Él no tenía carro allá. Usábamos siempre el mío. Seguro que la gente nos veía como gays, pero él cada viernes por la tarde tomaba el tren para París donde veía a su esposa. En lo que a mí concernía, un fin de semana iba a Francia y la semana siguiente mi esposa venía en tren hasta Zweibrucken, donde la esperaba con el carro para ir a visitar las ciudades alemanas; dos veces atravesamos la selva negra hasta un pueblo de Baviera donde vivían nuestros amigos canoístas.


Mi padre no era del tipo vengativo, pero responsabilizaba a todos los alemanes por los años que había pasado en las trincheras durante la primera guerra mundial, así como de la herida causada por un casco de obús y lo había privado del uso normal de una pierna. Insistíamos mi esposa y yo para que viniera a pasar una semana con mi madre en la casa donde vivía y en la cual todavía quedaba una recámara libre. Por fin aceptó. Llegamos los cuatro con Viky.

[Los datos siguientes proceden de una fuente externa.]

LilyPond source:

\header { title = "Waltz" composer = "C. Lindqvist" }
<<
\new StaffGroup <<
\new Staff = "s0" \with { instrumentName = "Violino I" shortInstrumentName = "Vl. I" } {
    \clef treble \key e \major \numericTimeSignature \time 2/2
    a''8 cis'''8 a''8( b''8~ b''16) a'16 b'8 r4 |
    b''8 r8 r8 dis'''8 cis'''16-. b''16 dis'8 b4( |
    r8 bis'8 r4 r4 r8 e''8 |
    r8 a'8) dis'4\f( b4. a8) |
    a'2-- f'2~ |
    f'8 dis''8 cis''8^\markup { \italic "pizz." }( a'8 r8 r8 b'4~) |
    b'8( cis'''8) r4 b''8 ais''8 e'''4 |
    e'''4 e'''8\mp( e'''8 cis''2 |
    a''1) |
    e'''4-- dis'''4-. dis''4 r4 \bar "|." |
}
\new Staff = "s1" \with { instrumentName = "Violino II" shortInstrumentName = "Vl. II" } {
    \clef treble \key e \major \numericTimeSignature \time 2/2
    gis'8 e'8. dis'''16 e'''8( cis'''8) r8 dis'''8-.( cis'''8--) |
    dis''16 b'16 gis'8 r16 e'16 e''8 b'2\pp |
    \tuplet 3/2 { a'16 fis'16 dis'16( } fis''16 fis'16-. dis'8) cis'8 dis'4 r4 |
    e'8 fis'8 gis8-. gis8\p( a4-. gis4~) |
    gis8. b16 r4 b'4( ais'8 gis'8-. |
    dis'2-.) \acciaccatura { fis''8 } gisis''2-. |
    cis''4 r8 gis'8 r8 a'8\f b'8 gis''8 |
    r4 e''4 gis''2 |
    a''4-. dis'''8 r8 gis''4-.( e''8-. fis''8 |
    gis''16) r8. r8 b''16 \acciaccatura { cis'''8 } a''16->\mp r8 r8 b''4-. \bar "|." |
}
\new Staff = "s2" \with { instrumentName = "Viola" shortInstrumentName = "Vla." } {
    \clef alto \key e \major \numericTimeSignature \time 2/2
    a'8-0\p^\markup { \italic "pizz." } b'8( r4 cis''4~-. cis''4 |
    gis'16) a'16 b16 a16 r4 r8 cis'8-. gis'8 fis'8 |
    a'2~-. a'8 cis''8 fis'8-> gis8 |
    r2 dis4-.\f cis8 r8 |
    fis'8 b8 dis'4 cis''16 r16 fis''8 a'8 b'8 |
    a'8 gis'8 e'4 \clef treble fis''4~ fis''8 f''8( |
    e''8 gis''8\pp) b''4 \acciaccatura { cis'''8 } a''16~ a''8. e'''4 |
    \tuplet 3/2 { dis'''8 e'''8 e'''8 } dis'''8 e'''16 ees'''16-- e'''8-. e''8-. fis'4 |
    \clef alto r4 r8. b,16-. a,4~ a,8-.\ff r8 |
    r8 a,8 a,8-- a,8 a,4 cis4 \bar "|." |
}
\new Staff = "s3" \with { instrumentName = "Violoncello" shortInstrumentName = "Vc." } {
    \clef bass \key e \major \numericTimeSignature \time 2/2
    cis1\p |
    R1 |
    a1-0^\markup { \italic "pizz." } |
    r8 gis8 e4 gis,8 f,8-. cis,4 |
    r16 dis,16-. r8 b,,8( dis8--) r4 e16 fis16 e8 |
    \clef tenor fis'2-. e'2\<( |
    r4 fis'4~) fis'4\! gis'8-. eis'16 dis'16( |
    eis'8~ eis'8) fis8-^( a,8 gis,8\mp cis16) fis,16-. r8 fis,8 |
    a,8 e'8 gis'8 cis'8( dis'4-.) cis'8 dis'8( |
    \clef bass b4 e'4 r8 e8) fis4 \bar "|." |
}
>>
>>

Mi incertidumbre hasta el último día de su decisión había hecho que no hubiera hablado de este proyecto al propietario de la casa, que vivía al otro lado de la carretera, quien era imposible que no viera a mis huéspedes.
Tan pronto salí del coche corrí a tocar a su puerta. Su esposa hablaba el francés bastante bien y venía de vez en cuando a platicar conmigo, pero estaba yo inquieto acerca de la reacción de su marido por las visitas sin previo aviso.
—¿Sus padres? —preguntó la esposa.
—Sí.
Y después de unos segundos…
—¿Pero qué edad tiene su padre?
—Setenta.
—¿Entonces fue soldado durante la primera guerra?
—Sí.
—Mi marido también.
Era ella mucho más joven que él.
—Pueden quedarse el tiempo que les convenga, voy a decirle a mi marido.
El día siguiente ella me esperaba al regreso de mi trabajo.
—Invitamos a sus padres a una comida un día de la semana.


No sé cómo pasaron la comida, pero mis padres volvieron a casa con varias botellas de vino del viñedo de nuestro anfitrión.